"The need to regulate deepfakes and other deceptive uses of AI in election ads becomes more urgent with each passing day," said Lisa Gilbert of Public Citizen.
Government watchdog Public Citizen on Thursday urged U.S. voters to help "ramp up pressure" on the Federal Elections Commission and pressure the panel to open an official rulemaking process regarding the use of deepfakes—false video content generated by artificial intelligence—in 2023 election campaign ads, after the FEC announced it would advance the group's related petition.

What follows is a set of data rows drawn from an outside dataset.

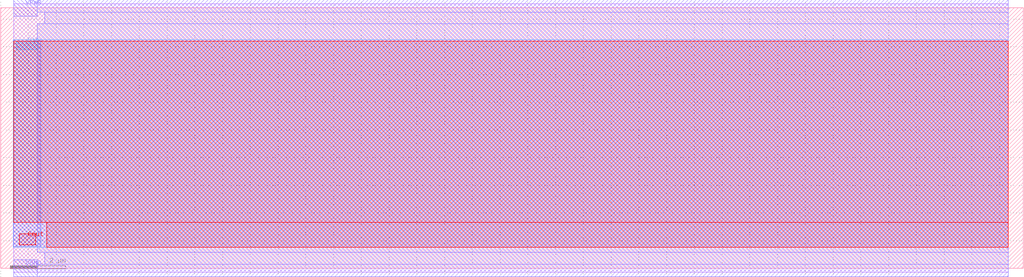
<source format=lef>
VERSION 5.7 ;
  NOWIREEXTENSIONATPIN ON ;
  DIVIDERCHAR "/" ;
  BUSBITCHARS "[]" ;
MACRO sky130_asc_cap_mim_m3_1
  CLASS CORE ;
  FOREIGN sky130_asc_cap_mim_m3_1 ;
  ORIGIN 0.000 0.000 ;
  SIZE 36.855 BY 9.400 ;
  SITE unitasc ;
  PIN Cin
    DIRECTION INOUT ;
    PORT
      LAYER met2 ;
        RECT 0.550 7.900 1.350 8.200 ;
      LAYER met3 ;
        RECT 0.550 7.900 1.350 8.200 ;
    END
  END Cin
  PIN Cout
    DIRECTION INOUT ;
    PORT
      LAYER met4 ;
        RECT 0.660 0.850 1.260 1.250 ;
    END
  END Cout
  PIN VPWR
    DIRECTION INOUT ;
    USE POWER ;
    PORT
      LAYER met1 ;
        RECT 0.460 9.100 1.310 9.700 ;
    END
  END VPWR
  PIN VGND
    DIRECTION INOUT ;
    USE GROUND ;
    PORT
      LAYER met1 ;
        RECT 0.460 -0.300 1.310 0.300 ;
    END
  END VGND
  OBS
      LAYER li1 ;
        RECT 0.460 -0.150 36.300 9.550 ;
      LAYER met1 ;
        RECT 1.310 9.250 36.300 9.700 ;
        RECT 1.590 8.820 36.300 9.250 ;
        RECT 1.310 0.580 36.300 8.820 ;
        RECT 1.590 0.150 36.300 0.580 ;
        RECT 1.310 -0.300 36.300 0.150 ;
      LAYER met2 ;
        RECT 0.450 0.800 1.450 8.250 ;
      LAYER met3 ;
        RECT 0.450 0.750 36.310 8.250 ;
      LAYER met4 ;
        RECT 0.460 1.650 36.300 8.190 ;
        RECT 1.660 0.750 36.300 1.650 ;
  END
END sky130_asc_cap_mim_m3_1
END LIBRARY


</source>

After two separate requests by Public Citizen in recent months, the FEC unanimously voted to open a 60-day public comment period on the petition, which calls for rulemaking to clarify the meaning of "fraudulent representation" in federal law, making clear that campaigns that use "deliberately deceptive AI-produced content" will be penalized.
"Deepfakes pose a significant threat to democracy as we know it," said Public Citizen president Robert Weissman. "The FEC must use its authority to ban deepfakes or risk being complicit with an AI-driven wave of fraudulent misinformation and the destruction of basic norms of truth and falsity."
The FEC's unanimous decision, said Weissman, is "just a first step" toward ensuring voters will not face an onslaught of AI-generated campaign ads showing candidates in false, misleading footage and photographs.
During the 60-day comment period opening next week, he said, the public must "show the agency it must act to protect our democracy from deepfakes."
The FEC rejected Public Citizen's first petition in June, days after Republican presidential candidate Ron DeSantis' campaign circulated fake images of former President Donald Trump hugging former White House Coronavirus Task Force chief Anthony Fauci.
Trump's reelection campaign has also released audio clips featuring deepfaked voices of DeSantis—who is also the governor of Florida—and Adolf Hitler.
At the time Public Citizen said the FEC's refusal to regulate the use of deepfakes following those releases was a "shocking failure."
Citizens for Responsibility and Ethics in Washington on Wednesday sent a letter to the FEC in support of Public Citizen's petition, noting that AI capabilities are rapidly becoming more sophisticated and that in the future, "it is possible... that even experts will have a difficult time distinguishing between real and artificially generated media."